- Yapılacak Görevler:
1. Okuma metnine göre Elazığ depreminde "Buradayız, geliyoruz, Kurtaracağız" sözlerini kim söyledi?
2. Okuma metninde, depremdeki insan manzaraları arasında işini doğru yaptığı anlatılan kişilerin hepsini sıralayın.
3. Okuma metninde "Depreme hacet kalmadan" diye başlayan paragrafı, ana bilgilerini koruyarak daha kısa biçimde yeniden yazın.

- Okuma Metni:
Üç Acı Deprem, Auschwitz, Netflix

KAYDA GEÇSİN Elazığ Depreminde o korku , acı , çaresizlik içinde Jandarmanın ‘Buradayız , geliyoruz, Kurtaracağız . Tamam geliyoruz, ışığı ,beni görüyor...

KAYDA GEÇSİN

Elazığ Depreminde o korku , acı , çaresizlik içinde Jandarmanın ‘Buradayız , geliyoruz, Kurtaracağız . Tamam geliyoruz, ışığı ,beni görüyor musun ? Tamam geleceğiz , çocuğun yanında mı , tamam geleceğiz ‘ sözleri , bir başka görevli genç kadının yerin altındakilere konuşarak güç , umut vermesi, doğumhanede elinde yeni doğmuş bebek genç doktor kadının soğuk kanlılıkla duruma hakim olması işini doğru yapan insanların henüz bu ülkeyi terk etmediğini gösterdi , bir felaketten teselli çıkartacak kadar sevgi sözlerine muhtaçmışız , kaybettiğimiz duygular ve gururumuzu hatırlattı bu depremden insan manzaraları .

Hepsinden Allah Razı olsun , onlar Cumhuriyetin gururları .

Medyamıza gelince , ekranlardaki sunuculara göre ; dayanışıyormuşuz, her gece onlardan aferin alıyoruz !

Gazeteci ve medyacıların görevi halka aferin vermek herhalde ,

Onlardan iyi bilecek değil halk , ayrıca kim iyi aktör, kim en iyi doktor , kim bilim adamı , kim değil de onlar bilirler !

‘tartışmasız en başarılı ‘ filan diye tartışmaya son noktayı koyup sonra demokraside ‘tartışılmaz olmaz ‘ derler, kendileri ile çelişirler ama olsun iyi insanlar saçmalıyorlar bu aralar istisnalar elbette var ama çok az ,

Velhasıl depremde dayanıştığımız için aferin aldık, halk medya karşısında sınavı verdi , halkın medya karşısında son ateşten gömleği deprem oldu , bilmem başka arzuları var mı , emirleri olur.

Depreme hacet kalmadan durup dururken çöken binaların yanında deprem neticede tabii afet , aklıbaşında bilim insanları depreme tedbirlerin başında oturduğumuz yerlerin sağlam olması gerektiğini bunun ekonomik bir mesele olduğunu ‘deprem bilinci’ ile alakası olmadığını anlatmaya çalışıyorlar ama nato kafalar anlamıyor hala kurban arıyor ve ‘ deprem bilinci ‘ ne takmış vaziyetteler ve günah keçisi müteahhid aranıyor sonra oldu da bitti Maaşallah.

Sabahtan akşama kadar Deprem paraları ne oldu diye soruyorlar güzel , Siyasetçi sorar ve varsa şüphelerini soruşturur ve açıklar ,

Gazeteci ise röportajda soru sorar , ama böyle soru sormaz, gider araştırır bulur ve açıklar , bunlar iyice pusulayı şaşırdılar.

- Sağlanan Kayıtlar:
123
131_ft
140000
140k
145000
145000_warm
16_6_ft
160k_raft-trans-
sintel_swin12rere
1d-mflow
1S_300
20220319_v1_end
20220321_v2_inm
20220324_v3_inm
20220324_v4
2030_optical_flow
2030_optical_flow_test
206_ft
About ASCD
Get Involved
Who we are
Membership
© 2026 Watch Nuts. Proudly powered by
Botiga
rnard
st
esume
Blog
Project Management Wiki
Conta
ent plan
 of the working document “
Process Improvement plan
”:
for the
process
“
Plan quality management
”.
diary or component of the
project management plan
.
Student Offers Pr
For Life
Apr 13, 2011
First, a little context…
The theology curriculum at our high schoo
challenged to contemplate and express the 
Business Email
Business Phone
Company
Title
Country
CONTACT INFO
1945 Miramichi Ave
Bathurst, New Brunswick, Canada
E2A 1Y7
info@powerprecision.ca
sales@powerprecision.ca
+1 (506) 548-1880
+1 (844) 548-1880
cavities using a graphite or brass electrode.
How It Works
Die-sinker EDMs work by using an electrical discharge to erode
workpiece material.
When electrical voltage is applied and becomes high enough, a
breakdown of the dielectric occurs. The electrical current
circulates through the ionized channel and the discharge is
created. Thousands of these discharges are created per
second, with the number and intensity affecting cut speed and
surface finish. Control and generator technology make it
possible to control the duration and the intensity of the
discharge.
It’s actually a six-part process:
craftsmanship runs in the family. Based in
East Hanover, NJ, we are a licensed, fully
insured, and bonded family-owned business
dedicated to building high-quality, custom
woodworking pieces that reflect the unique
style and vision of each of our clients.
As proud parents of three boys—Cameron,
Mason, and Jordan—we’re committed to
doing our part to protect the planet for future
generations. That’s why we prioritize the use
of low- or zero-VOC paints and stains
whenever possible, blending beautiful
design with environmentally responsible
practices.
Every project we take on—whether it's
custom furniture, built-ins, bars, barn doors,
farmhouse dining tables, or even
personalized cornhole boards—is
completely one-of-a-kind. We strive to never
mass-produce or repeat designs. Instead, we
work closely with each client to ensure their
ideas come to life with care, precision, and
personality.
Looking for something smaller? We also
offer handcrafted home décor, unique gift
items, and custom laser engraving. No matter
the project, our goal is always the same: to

- Verilen Cevaplar:
1. Jandarma.

2.
- Jandarma
- Yerin altındakilere konuşarak güç ve umut veren görevli genç kadın
- Doğumhanede elinde yeni doğmuş bebekle soğukkanlılıkla duruma hakim olan genç doktor kadın

3. Binalar depremsiz de çökebiliyor, deprem ise sonuçta bir tabii afettir. Aklı başında bilim insanları, depreme karşı ilk tedbirin oturulan yerlerin sağlam olması olduğunu anlatmaya çalışıyor. Onlara göre bu ekonomik bir meseledir ve "deprem bilinci" ile ilgisi yoktur. Bunu anlamayanlar ise hâlâ kurban arıyor, "deprem bilinci"ne takılıyor ve müteahhidi günah keçisi yapıyor.